Council Member Frank Soda looked out at the nearly full Niagara Falls City Council chambers Wednesday night and posed a question.
Drawing on his years as a history and government teacher in the Falls’ schools, he asked the crowd if it was right to expect that any legislative body at any level of government should have to achieve a unanimous vote to pass a piece of legislation.
“Can you imagine a unanimous vote in the county legislature?” he asked.
Pushing further, he said, “You see the Congress. Can you imagine a unanimous vote there?”
Laughter rippled through the crowd. Soda smiled.
He said he was trying to explain why he had introduced a resolution to amend the city’s zoning code to repeal a requirement that mandates that amendments to the ordinance not approved by the city Planning Board can only be adopted only by a unanimous vote of the City Council.
“My main concern, while I value the role of the Planning Board and the Zoning Board of Appeals, they are advisory. They don’t exist to create legislation,” Soda said. “(The requirement for a unanimous vote) is exceedingly restrictive. It is a serious usurpation (of the City Council’s authority).”
The requirement, tucked away in an obscure section (Section 1302.4.2 (D)) of the city’s voluminous zoning code became a flash point in September when the council failed to approve amendments to the ordinance, proposed by Mayor Robert Restaino, that would have changed the way the city regulates short-term and other transient rental properties (STRs).
While a 4-1 majority of the council agreed to approve the new STR ordinance, the measure failed because a unanimous council vote was required to overrule an earlier decision by the city’s Planning Board, which had rejected the changes.

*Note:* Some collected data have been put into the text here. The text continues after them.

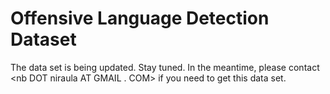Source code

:# Offensive Language Detection Dataset
The data set is being updated. Stay tuned. In the meantime, please contact <nb DOT niraula AT  GMAIL . COM> if you need to get this data set. 
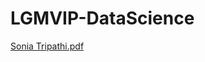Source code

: 
# LGMVIP-DataScience
[Sonia Tripathi.pdf](https://github.com/sonia259/LGMVIP-DataScience/files/8883435/Sonia.Tripathi.pdf)
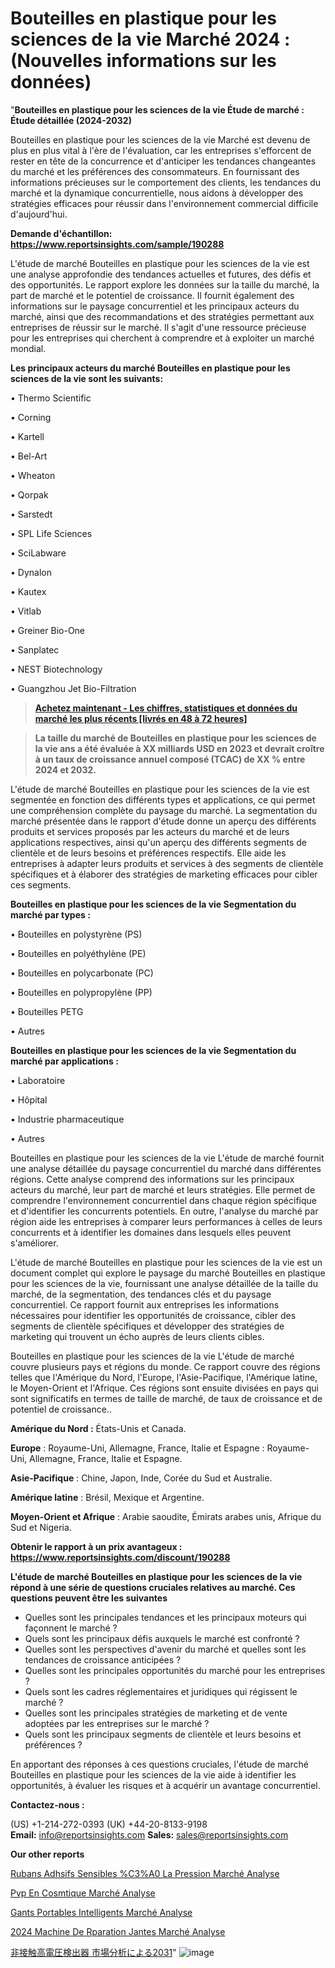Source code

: # Bouteilles en plastique pour les sciences de la vie Marché 2024 : (Nouvelles informations sur les données)

"<strong>Bouteilles en plastique pour les sciences de la vie Étude de marché : Étude détaillée (2024-2032)</strong>

Bouteilles en plastique pour les sciences de la vie Marché est devenu de plus en plus vital à l'ère de l'évaluation, car les entreprises s'efforcent de rester en tête de la concurrence et d'anticiper les tendances changeantes du marché et les préférences des consommateurs. En fournissant des informations précieuses sur le comportement des clients, les tendances du marché et la dynamique concurrentielle, nous aidons à développer des stratégies efficaces pour réussir dans l'environnement commercial difficile d'aujourd'hui.

<strong>Demande d'échantillon: <a href=https://www.reportsinsights.com/sample/190288>https://www.reportsinsights.com/sample/190288</a></strong>

L'étude de marché Bouteilles en plastique pour les sciences de la vie est une analyse approfondie des tendances actuelles et futures, des défis et des opportunités. Le rapport explore les données sur la taille du marché, la part de marché et le potentiel de croissance. Il fournit également des informations sur le paysage concurrentiel et les principaux acteurs du marché, ainsi que des recommandations et des stratégies permettant aux entreprises de réussir sur le marché. Il s'agit d'une ressource précieuse pour les entreprises qui cherchent à comprendre et à exploiter un marché mondial.

<strong>Les principaux acteurs du marché Bouteilles en plastique pour les sciences de la vie sont les suivants:</strong>

• Thermo Scientific

• Corning

• Kartell

• Bel-Art

• Wheaton

• Qorpak

• Sarstedt

• SPL Life Sciences

• SciLabware

• Dynalon

• Kautex

• Vitlab

• Greiner Bio-One

• Sanplatec

• NEST Biotechnology

• Guangzhou Jet Bio-Filtration
<blockquote><a href=https://www.reportsinsights.com/buynow/190288><span style=text-decoration: underline;><strong>Achetez maintenant - Les chiffres, statistiques et données du marché les plus récents [livrés en 48 à 72 heures]</strong></span></a></blockquote>
<blockquote><span style=text-decoration: underline;><strong>La taille du marché de Bouteilles en plastique pour les sciences de la vie ans a été évaluée à XX milliards USD en 2023 et devrait croître à un taux de croissance annuel composé (TCAC) de XX % entre 2024 et 2032.</strong></span></blockquote>
L'étude de marché Bouteilles en plastique pour les sciences de la vie est segmentée en fonction des différents types et applications, ce qui permet une compréhension complète du paysage du marché. La segmentation du marché présentée dans le rapport d'étude donne un aperçu des différents produits et services proposés par les acteurs du marché et de leurs applications respectives, ainsi qu'un aperçu des différents segments de clientèle et de leurs besoins et préférences respectifs. Elle aide les entreprises à adapter leurs produits et services à des segments de clientèle spécifiques et à élaborer des stratégies de marketing efficaces pour cibler ces segments.

<strong>Bouteilles en plastique pour les sciences de la vie Segmentation du marché par types :</strong>

• Bouteilles en polystyrène (PS)

• Bouteilles en polyéthylène (PE)

• Bouteilles en polycarbonate (PC)

• Bouteilles en polypropylène (PP)

• Bouteilles PETG

• Autres

<strong>Bouteilles en plastique pour les sciences de la vie Segmentation du marché par applications :</strong>

• Laboratoire

• Hôpital

• Industrie pharmaceutique

• Autres

Bouteilles en plastique pour les sciences de la vie L'étude de marché fournit une analyse détaillée du paysage concurrentiel du marché dans différentes régions. Cette analyse comprend des informations sur les principaux acteurs du marché, leur part de marché et leurs stratégies. Elle permet de comprendre l'environnement concurrentiel dans chaque région spécifique et d'identifier les concurrents potentiels. En outre, l'analyse du marché par région aide les entreprises à comparer leurs performances à celles de leurs concurrents et à identifier les domaines dans lesquels elles peuvent s'améliorer.

L'étude de marché Bouteilles en plastique pour les sciences de la vie est un document complet qui explore le paysage du marché Bouteilles en plastique pour les sciences de la vie, fournissant une analyse détaillée de la taille du marché, de la segmentation, des tendances clés et du paysage concurrentiel. Ce rapport fournit aux entreprises les informations nécessaires pour identifier les opportunités de croissance, cibler des segments de clientèle spécifiques et développer des stratégies de marketing qui trouvent un écho auprès de leurs clients cibles.

Bouteilles en plastique pour les sciences de la vie L'étude de marché couvre plusieurs pays et régions du monde. Ce rapport couvre des régions telles que l'Amérique du Nord, l'Europe, l'Asie-Pacifique, l'Amérique latine, le Moyen-Orient et l'Afrique. Ces régions sont ensuite divisées en pays qui sont significatifs en termes de taille de marché, de taux de croissance et de potentiel de croissance..

<strong>Amérique du Nord :</strong> États-Unis et Canada.

<strong>Europe</strong> : Royaume-Uni, Allemagne, France, Italie et Espagne : Royaume-Uni, Allemagne, France, Italie et Espagne.

<strong>Asie-Pacifique</strong> : Chine, Japon, Inde, Corée du Sud et Australie.

<strong>Amérique latine</strong> : Brésil, Mexique et Argentine.

<strong>Moyen-Orient et Afrique</strong> : Arabie saoudite, Émirats arabes unis, Afrique du Sud et Nigeria.

<strong>Obtenir le rapport à un prix avantageux : <a href=https://www.reportsinsights.com/discount/190288>https://www.reportsinsights.com/discount/190288</a></strong>

<strong>L'étude de marché Bouteilles en plastique pour les sciences de la vie répond à une série de questions cruciales relatives au marché. Ces questions peuvent être les suivantes</strong>
<ul>
  <li>Quelles sont les principales tendances et les principaux moteurs qui façonnent le marché ?</li>
  <li>Quels sont les principaux défis auxquels le marché est confronté ?</li>
  <li>Quelles sont les perspectives d'avenir du marché et quelles sont les tendances de croissance anticipées ?</li>
  <li>Quelles sont les principales opportunités du marché pour les entreprises ?</li>
  <li>Quels sont les cadres réglementaires et juridiques qui régissent le marché ?</li>
  <li>Quelles sont les principales stratégies de marketing et de vente adoptées par les entreprises sur le marché ?</li>
  <li>Quels sont les principaux segments de clientèle et leurs besoins et préférences ?</li>
</ul>
En apportant des réponses à ces questions cruciales, l'étude de marché Bouteilles en plastique pour les sciences de la vie aide à identifier les opportunités, à évaluer les risques et à acquérir un avantage concurrentiel.

<strong>Contactez-nous :</strong>

(US) +1-214-272-0393
(UK) +44-20-8133-9198
<strong>Email:</strong> <a>info@reportsinsights.com</a>
<strong>Sales:</strong> <a>sales@reportsinsights.com</a>

<strong>Our other reports</strong>

<a href=https://www.linkedin.com/pulse/rubans-adh%C3%A9sifs-sensibles-%C3%A0-la-pression-march%C3%A9informations-qhkaf/>Rubans Adhsifs Sensibles %C3%A0 La Pression Marché Analyse</a>

<a href=https://www.linkedin.com/pulse/pvp-en-cosm%C3%A9tique-march%C3%A9-segmentation-tendances-1wbrc/>Pvp En Cosmtique Marché Analyse</a>

<a href=https://www.linkedin.com/pulse/gants-portables-intelligents-march%C3%A9-personnalisation-1sqhf/>Gants Portables Intelligents Marché Analyse</a>

<a href=https://www.linkedin.com/pulse/2024-machine-de-r%C3%A9paration-jantes-march%C3%A9-paysage-xmbfc/>2024 Machine De Rparation Jantes Marché Analyse</a>

<a href=https://www.linkedin.com/pulse/非接触高電圧検出器-市場types別エンドユーザー別の新しい分析レポート-reports-insights-expert/>非接触高電圧検出器 市場分析による2031</a>"
![image](https://github.com/daminid12/RImarketexcellence/assets/158430485/1847d768-c1c0-4daa-8b0b-cbd2283a1fcf)
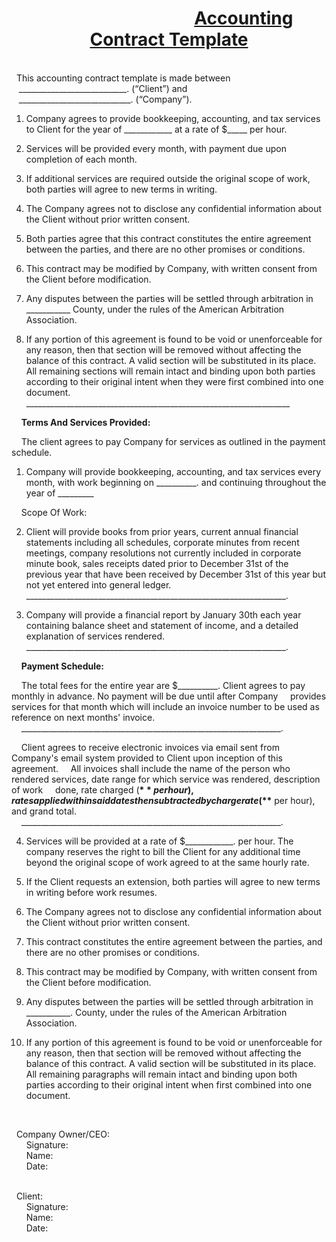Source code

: # <center>&nbsp;&nbsp;&nbsp;&nbsp;&nbsp;&nbsp;&nbsp;&nbsp;&nbsp;&nbsp;&nbsp;&nbsp;&nbsp;&nbsp;&nbsp;&nbsp;&nbsp;&nbsp;&nbsp;&nbsp;&nbsp;&nbsp;&nbsp;&nbsp;&nbsp;&nbsp;&nbsp;&nbsp;&nbsp;&nbsp;&nbsp;&nbsp;&nbsp;&nbsp;&nbsp;&nbsp;<ins>Accounting Contract Template</ins></center>
<br>
&nbsp;&nbsp;This accounting contract template is made between 
<br>&nbsp;&nbsp; ___________________________. (“Client”) and 
<br>&nbsp;&nbsp; ____________________________. (“Company”).

1. Company agrees to provide bookkeeping, accounting, and tax services to Client for the year of ____________ at a rate of $_____ per hour.

2. Services will be provided every month, with payment due upon completion of each month.

3. If additional services are required outside the original scope of work, both parties will agree to new terms in writing.

4. The Company agrees not to disclose any confidential information about the Client without prior written consent.

5. Both parties agree that this contract constitutes the entire agreement between the parties, and there are no other promises or conditions.

6. This contract may be modified by Company, with written consent from the Client before modification.

7. Any disputes between the parties will be settled through arbitration in ___________ County, under the rules of the American Arbitration Association.

8. If any portion of this agreement is found to be void or unenforceable for any reason, then that section will be removed without affecting the balance of this contract. A valid section will be substituted in its place. All remaining sections will remain intact and binding upon both parties according to their original intent when they were first combined into one document. __________________________________________________________________

&nbsp;&nbsp;&nbsp;&nbsp;**Terms And Services Provided:**

&nbsp;&nbsp;&nbsp;&nbsp;The client agrees to pay Company for services as outlined in the payment schedule.

1. Company will provide bookkeeping, accounting, and tax services every month, with work beginning on __________. and continuing throughout the year of _________ <br>

&nbsp;&nbsp;&nbsp;&nbsp;Scope Of Work:

2. Client will provide books from prior years, current annual financial statements including all schedules, corporate minutes from recent meetings, company resolutions not currently included in corporate minute book, sales receipts dated prior to December 31st of the previous year that have been received by December 31st of this year but not yet entered into general ledger. _________________________________________________________________.

3. Company will provide a financial report by January 30th each year containing balance sheet and statement of income, and a detailed explanation of services rendered. _________________________________________________________________.

&nbsp;&nbsp;&nbsp;&nbsp;**Payment Schedule:**

&nbsp;&nbsp;&nbsp;&nbsp;The total fees for the entire year are $__________. Client agrees to pay monthly in advance. No payment will be due until after Company &nbsp;&nbsp;&nbsp;&nbsp;provides services for that month which will include an invoice number to be used as reference on next months' invoice. &nbsp;&nbsp;&nbsp;&nbsp;_________________________________________________________________.

&nbsp;&nbsp;&nbsp;&nbsp;Client agrees to receive electronic invoices via email sent from Company's email system provided to Client upon inception of this agreement. &nbsp;&nbsp;&nbsp;&nbsp;All invoices shall include the name of the person who rendered services, date range for which service was rendered, description of work &nbsp;&nbsp;&nbsp;&nbsp;done, rate charged (**$** per hour), rates applied within said dates then subtracted by charge rate (**$** per hour), and grand total. &nbsp;&nbsp;&nbsp;&nbsp;_________________________________________________________________.

4. Services will be provided at a rate of $____________. per hour. The company reserves the right to bill the Client for any additional time beyond the original scope of work agreed to at the same hourly rate.
5. If the Client requests an extension, both parties will agree to new terms in writing before work resumes.

6. The Company agrees not to disclose any confidential information about the Client without prior written consent.

7. This contract constitutes the entire agreement between the parties, and there are no other promises or conditions.

8. This contract may be modified by Company, with written consent from the Client before modification.

9. Any disputes between the parties will be settled through arbitration in ___________. County, under the rules of the American Arbitration Association.

10. If any portion of this agreement is found to be void or unenforceable for any reason, then that section will be removed without affecting the balance of this contract. A valid section will be substituted in its place. All remaining paragraphs will remain intact and binding upon both parties according to their original intent when first combined into one document.

&nbsp;&nbsp;&nbsp;&nbsp;

&nbsp;&nbsp;Company Owner/CEO:
<br>&nbsp;&nbsp;&nbsp;&nbsp;&nbsp;&nbsp;Signature:
<br>&nbsp;&nbsp;&nbsp;&nbsp;&nbsp;&nbsp;Name:
<br>&nbsp;&nbsp;&nbsp;&nbsp;&nbsp;&nbsp;Date:

<br>
&nbsp;&nbsp;Client:
<br>&nbsp;&nbsp;&nbsp;&nbsp;&nbsp;&nbsp;Signature:
<br>&nbsp;&nbsp;&nbsp;&nbsp;&nbsp;&nbsp;Name:
<br>&nbsp;&nbsp;&nbsp;&nbsp;&nbsp;&nbsp;Date:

Council Member William Kennedy cast the negative and deciding vote on the ordinance amendments which had been vigorously opposed by a large number of short-term rental unit owners and operators and the association that represents them.
Kennedy opposed Soda’s resolution Wednesday, questioning the timing of the proposal code change.
Council members, at a special meeting on June 2, imposed a moratorium on new STR operating permits, saying they are preparing to try again to change the city’s zoning requirements for transient rentals. The as yet unfinished new STR ordinance is expected to closely resemble the one that failed in September because of the requirement for a unanimous council vote.
Soda’s resolution noted that the city council is the “legislative” and “appropriating” body for the city and that it, alone, has the power to enact, amend or rescind local laws, ordinances and codes.
The council adopted Soda’s resolution by a vote of 3 to 1. The panel will now hold a public hearing at 6 p.m. June 23, to consider an amendment that will modify the city’s zoning ordinance to abolish the mandate for unanimous approval by the City Council of amendments to the code that have not been approved by the Planning Board.
The mandate would be replaced by a provision for “three-fourths majority approval of the City Council” for amendments to the code that have not been approved by the Planning Board. That would mean 4 votes would be required for council approval.
In September, the city estimated that there are between 275 and 300 short-term rental properties in the city and that no more than 100 were in compliance with the current city ordinance governing short-term rentals. Since then, the city’s Zoning Board of Appeals has approved at least 92 new STR permits.